Electricitymaps displays German electricity production in 2023 as 448 TWh, and consumption as 500 TWh – implying German net imports to be 52 TWh.
Energy-Charts displays production according to ENTSO-E of 437.3 TWh. Import balance is given as only 8.6 TWh.
I think that discrepancy is a bit odd and should be investigated.
Probably two reasons:
- Energy-Charts runs different corrections over their data to improve the data published by ENTSO-E. The corrections are mostly based on reported statistical data (monthly or yearly), but currently unfortunately not transparent.

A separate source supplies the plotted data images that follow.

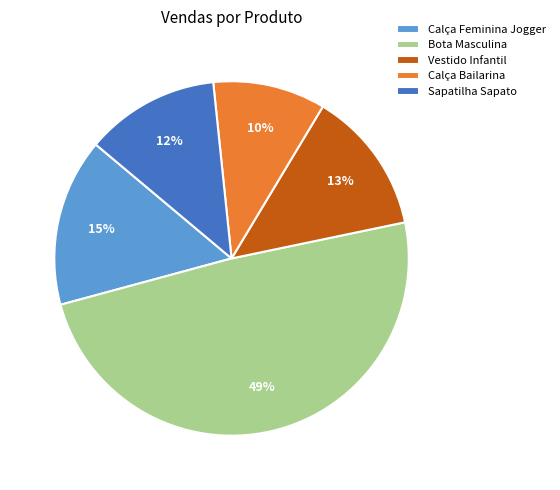

To the nearest percent, what is the average slice percentage?

20%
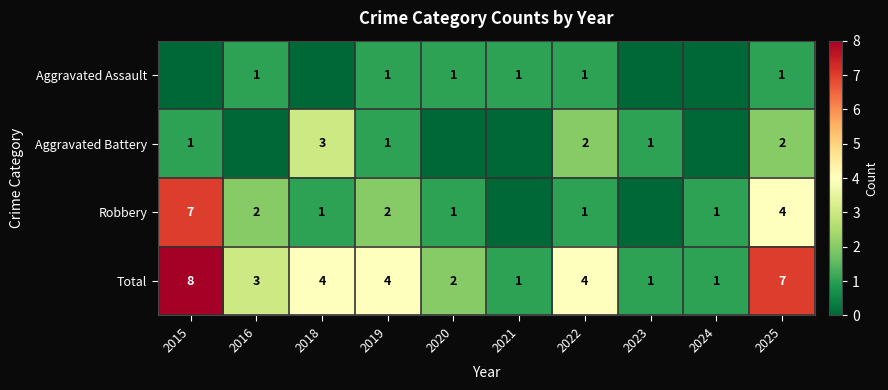

Between 2016 and 2020, which is larger?

2016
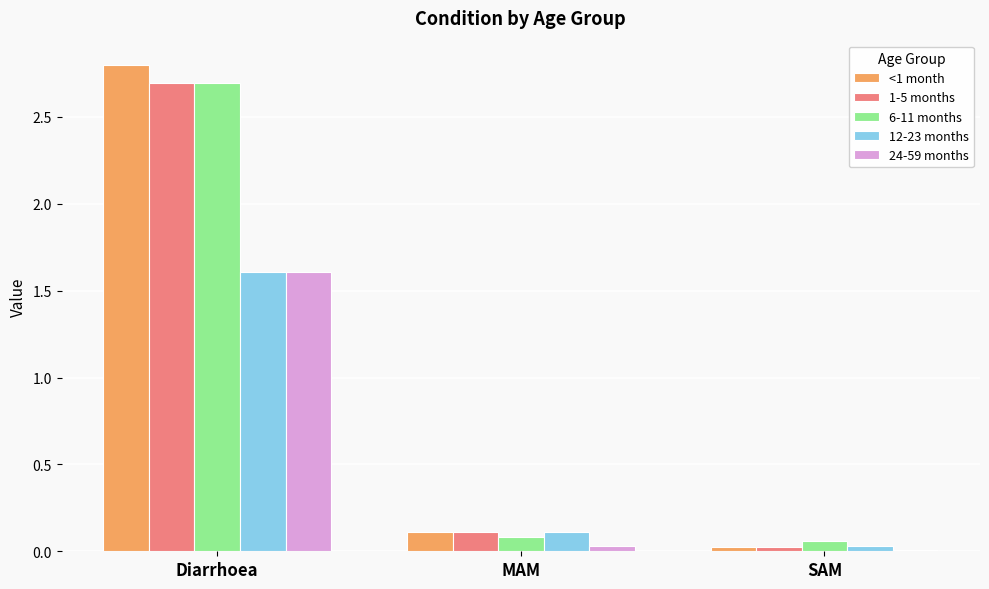

Which series changed the most between Diarrhoea and MAM?

<1 month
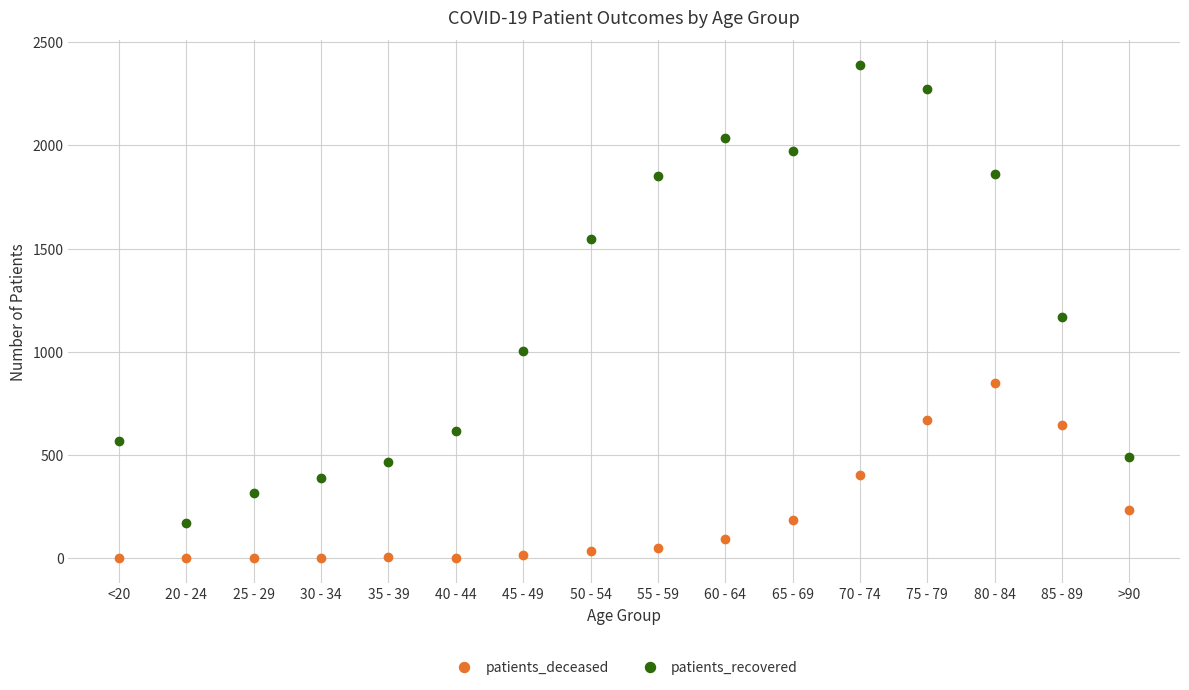

What is the spread (max minus min) of values at 20 - 24?

168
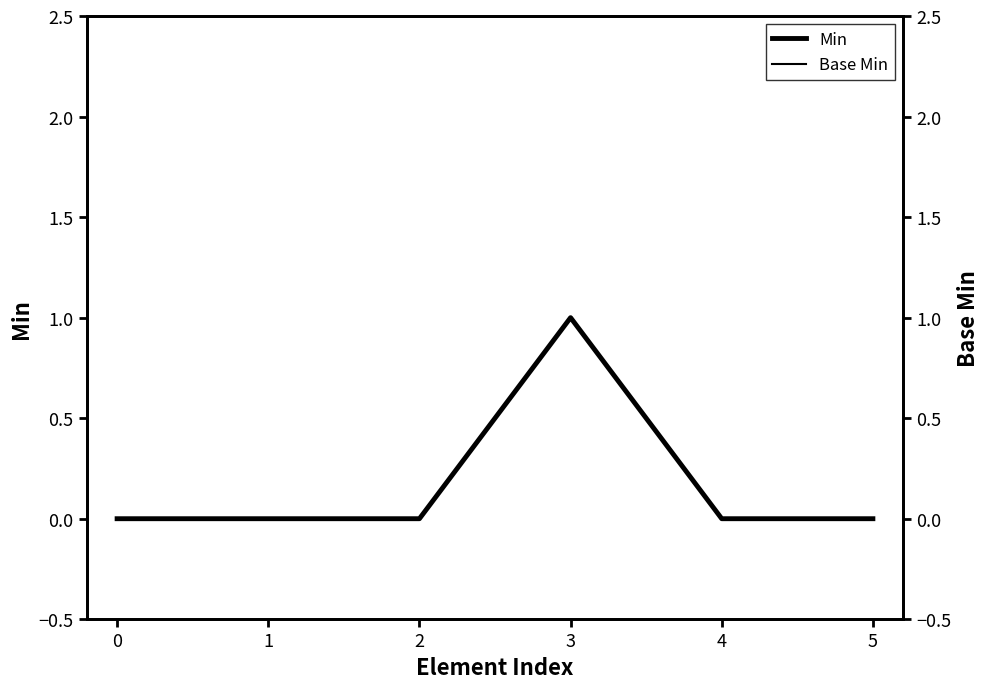

What are all the series names shown in the legend?

Min, Base Min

- Electricitymaps does not include such corrections, since these are country-specific corrections, which would need to be done for each country separately. But to apply the flow tracing algorithm, crossborder physical flows, generation and load need to be balanced (basically, physical inflow plus generation must be equal to physical outflow minus load). I don't know how this is done exactly currently, but the hourly imbalances, which need to be corrected, can be quite large. For Germany, in 2022, the difference between (physical inflows minus physical outflows) and (generation minus load) on an hourly basis in some hours was up to 10 GW.

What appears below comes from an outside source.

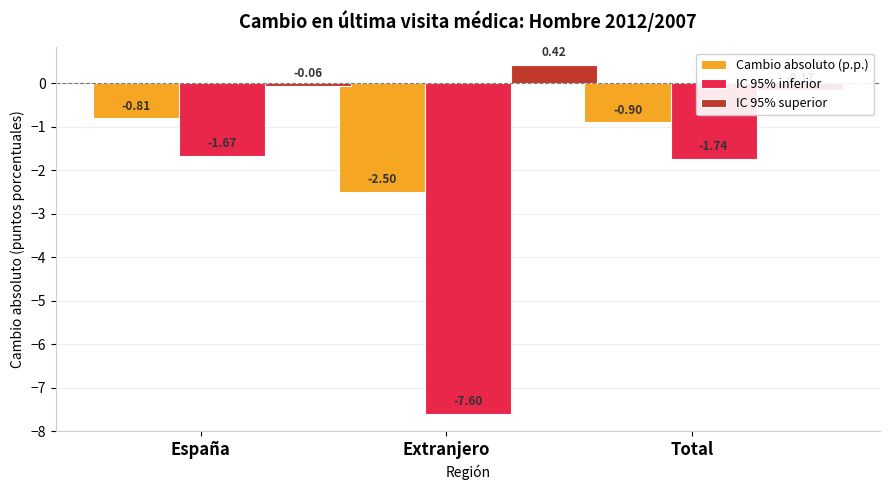

Is it true that Cambio absoluto (p.p.) equals -0.8 at España?

True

EDIT to the second point: There can be different reasons for this mismatch. I would actually trust the cross-border physical flows more than the load and generation data, so this could be due to systematically missing generation in the ENTSO-E data or even missing data from one TSO in some time steps, which do not show up as a gap in the national generation time series due to the contributions from the other three TSOs, but results in lower values.
Energy-Charts now has a new "ENTSO-E" mode in addition to the old "Public" and "Total" modes. After selecting it, it says "Original data ENTSO-E". I guess they don't use these statistical corrections when selecting that mode.
However, the "import balance" values seem unaffected by that option, so maybe these values are not actually original ENTSO-E data even when selecting that mode.
Still, I wonder where electricitymaps gets that "500 TWh of consumption" data point from. Would summing up cross border physical flows into and out of Germany really result in a net inflow of 52 TWh for 2023? That's 6x the energy-charts number of 8.6 TWh. I've compared a few countries and hours on 2023-11-01 and the number from ENTSO-E transparency platform seems to match the energy-charts number perfectly in all these cases.
Not sure how important this is to the issue but we don't use the DE-LU bidding zone for the data and just the DE country zone. Could potentially explain some of the difference in it since LU seems to always be importing from DE.
However I have not had time to calculate the numbers.
Energy-Charts now has a new "ENTSO-E" mode in addition to the old "Public" and "Total" modes. After selecting it, it says "Original data ENTSO-E". I guess they don't use these statistical corrections when selecting that mode.
However, the "import balance" values seem unaffected by that option, so maybe these values are not actually original ENTSO-E data even when selecting that mode.
Still, I wonder where electricitymaps gets that "500 TWh of consumption" data point from. Would summing up cross border physical flows into and out of Germany really result in a net inflow of 52 TWh for 2023? That's 6x the energy-charts number of 8.6 TWh. I've compared a few countries and hours on 2023-11-01 and the number from ENTSO-E transparency platform seems to match the energy-charts number perfectly in all these cases.
Yes, you are right, the 8.6 TWh actually refer to the annual net import based on cross-border physical flows for Germany, just checked using the SMARD data (based on scheduled commercial flows it is 11.7 TWh, but these values have a different origin). So the difference indeed seems quite high, even if you would assume some corrections to align with physical flow balances.
Not sure how important this is to the issue but we don't use the DE-LU bidding zone for the data and just the DE country zone. Could potentially explain some of the difference in it since LU seems to always be importing from DE.
Oh, sorry for the confusion! I didn't realize you refer to "DE" as a "country zone". This issue is purely about the country Germany, without taking Luxembourg into account.
The issue template asked me for a zone, and as far as I was aware, there is only a "DE-LU" zone and not a "DE" zone, so I entered "DE-LU". However, I was only referring to German electricity imports/exports and consumption/production. I will change it to "DE" since that is apparently a valid zone in this context.